---------- SOURCE DATA ----------

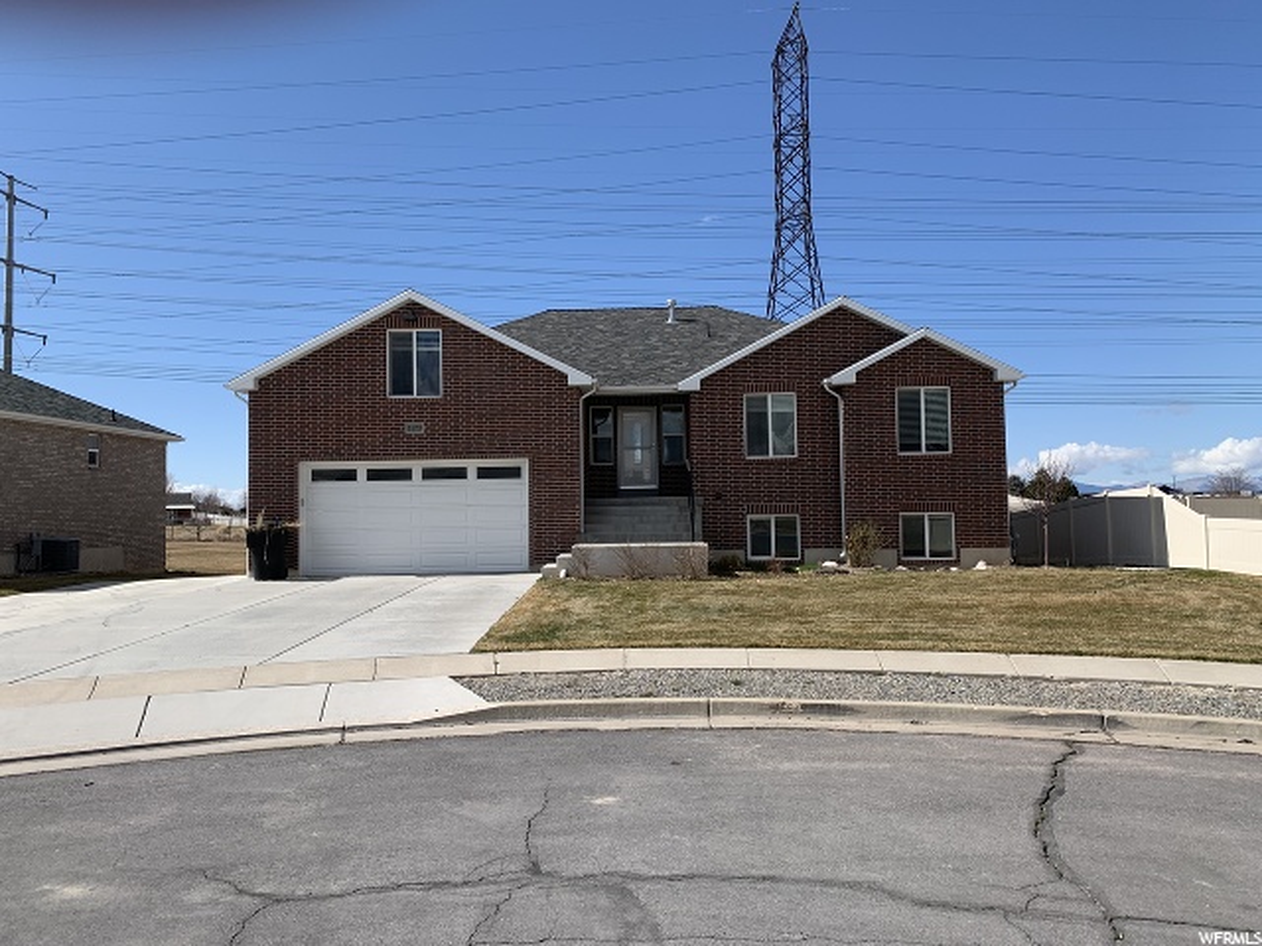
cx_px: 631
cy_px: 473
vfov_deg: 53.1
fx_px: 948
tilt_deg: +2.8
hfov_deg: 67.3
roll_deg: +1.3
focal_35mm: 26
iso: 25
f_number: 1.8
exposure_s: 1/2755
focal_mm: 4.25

----------
---------- SOURCE DATA ----------

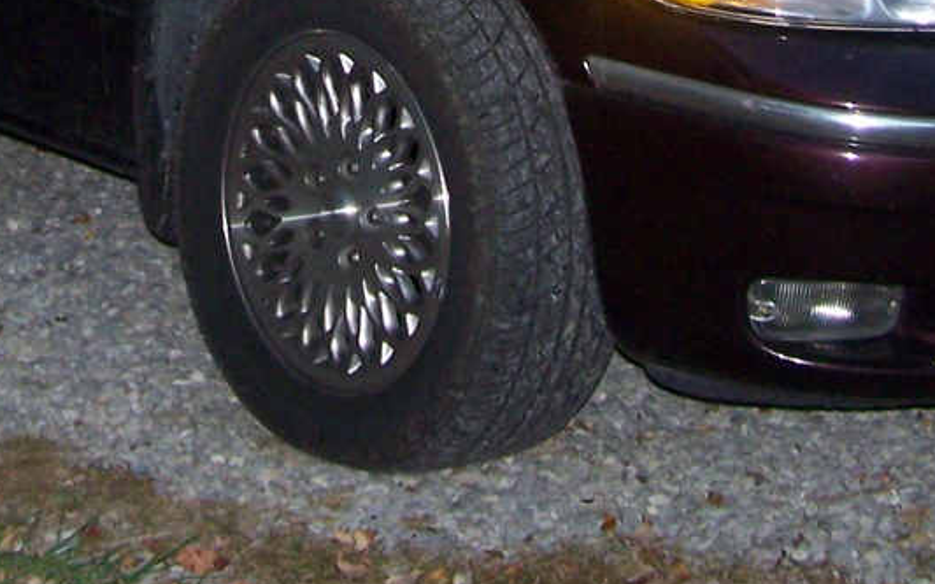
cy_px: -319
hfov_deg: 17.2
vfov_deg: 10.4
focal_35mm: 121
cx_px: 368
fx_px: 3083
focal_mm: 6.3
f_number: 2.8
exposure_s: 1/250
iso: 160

----------

DIRECTIONS FOR THIS TASK
What is needed is an exact copy of the lines above, from the one containing "vfov_deg: 53.1" through the one containing "focal_mm: 4.25", with nothing added.

RESPONSE TO THE TASK
vfov_deg: 53.1
fx_px: 948
tilt_deg: +2.8
hfov_deg: 67.3
roll_deg: +1.3
focal_35mm: 26
iso: 25
f_number: 1.8
exposure_s: 1/2755
focal_mm: 4.25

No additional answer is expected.